Sonntagsarabesken #49

Das Verharren zwischen zwei Atemzügen. Der Moment, bevor der Sekundenzeiger auf den nächsten Strich vorrückt. Vielleicht war es in einem solchen Augenblick geschehen, vor zwei Jahren, im Halbdunkel einer Bar beim Schottenring. Sommerabend, der die Gelegenheiten schärfer hervortreten, die Gesichter bronzefarben strahlen und die lächelnden Lippen noch voller und prächtiger erscheinen ließ; Dämmerlicht, durch ein Glasdach zwischen die geflochtenen Flügeln eines trägen Ventilators dringend und von dort über die Schläfen der wenigen Gäste sickernd, veredelte die Szenen und Bewegungen, als ob sie in Whiskey getaucht worden wären. Ihre Anwesenheit, Deine Anwesenheit, die Anwesenheit der beiden Körper war bestürzend klar begrenzt gegen diese zauberhafte Atmosphäre. Die Blicke waren festgefroren im Honiggold. Verschiedenes konnte in diesem Moment unmöglich gedacht werden: Die folgenden zwei Jahre in ihrer häßlichen Tatenlosigkeit jenseits unserer beschreibenden Kräfte; die Träume und gespenstischen Bilder, die er zu sehen begann, die ihr jedoch so ganz und gar fremd blieben; die Agonie, in die er schließlich verfallen sollte, unfähig zu Bewegung oder Denken, gelähmt vom geistigen Band, das er von jenem ersten Tage an geknüpft glaubte.

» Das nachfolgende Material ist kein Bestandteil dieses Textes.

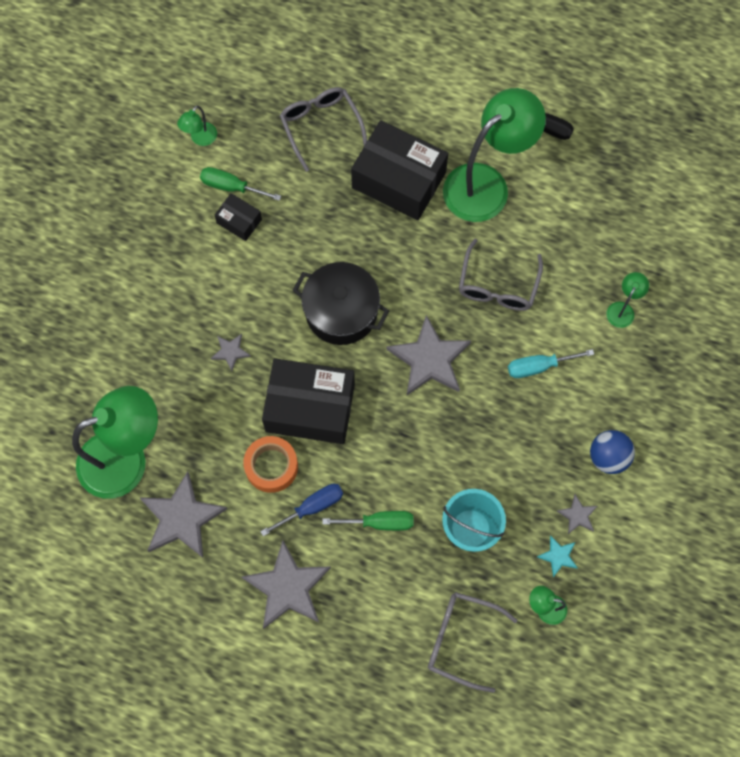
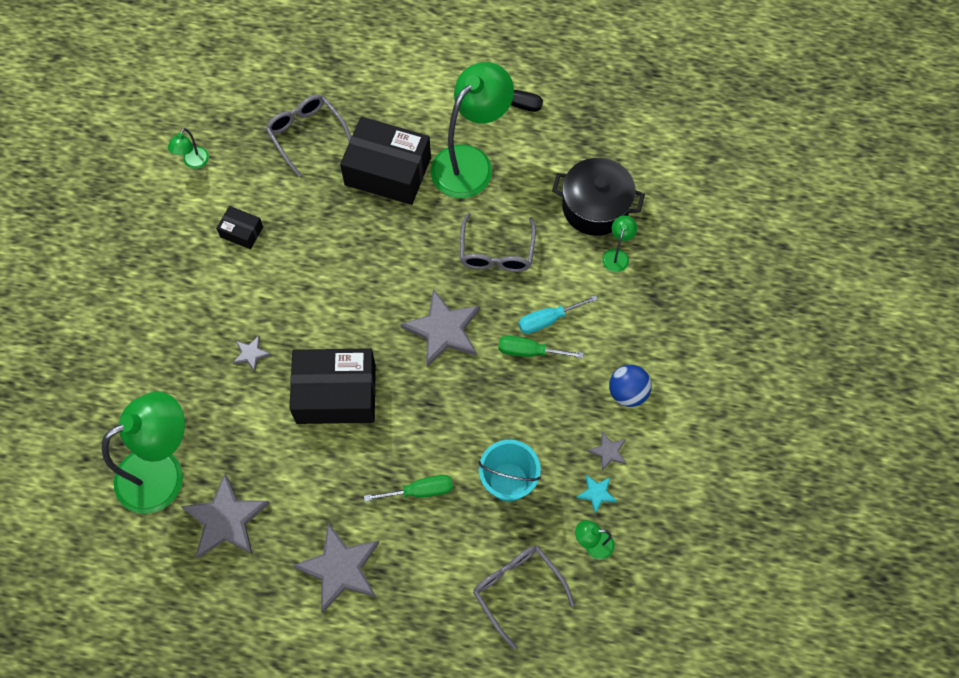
camera: 10 degrees left, 5 degrees down
green screwdriver [200,167,281,201] -> green screwdriver moved to [498,336,584,358]
orange tape [243,436,298,493] -> none
blue screwdriver [260,484,343,536] -> none
black pot [292,262,389,345] -> black pot moved to [552,158,645,236]
grey glasses [428,592,518,693] -> grey glasses turned 45 degrees clockwise [473,546,575,649]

Einbildungen, die sich in die Unendlichkeit verstricken sollten. Und dennoch nichts weiter als ein kleiner Brocken Zeit, an diesem Tag, fast unbemerkt von denen, die in seiner Mitte eingeschlossen waren. Eingeschlossen, wie in eine weiche, organische Substanz, so dass sie alle sich in der wärmenden Mitte einer Ewigkeit glaubten. Täuschung, nichts weiter. Denn außerhalb ihrer selbst schritt die Stunde mit aller Macht voran, und bald war es dunkel geworden, das Licht erstorben, der magische Augenblick im physikalischen Sinne eigentlich vergangen. Doch das unsichtbare Netz der Blütenfäden und Schmetterlingsflügel blieb weiterhin unangetastet von solchen rein äußerlichen Veränderungen. Ihre Anwesenheit, Deine Anwesenheit, seine Anwesenheit verstrickten und überlagerten sich in diesen märchenhaften Kettfäden, die ein Bild reiner Schönheit und Verlorenheit ergaben. Nicht Minuten oder Stunden, nein, Jahre gingen hin unter dem Glanz des kürzesten aller Momente. Melodie, die ins Unendliche sich verliert. Liebe, die nicht sterben will. Er glaubte sich verloren in einem Strudel herrlichster Sorglosigkeit. Für sie war es ein Abend und eine Sekunde unter vielen. Und beide ahnten noch nichts von ihrer Zukunft.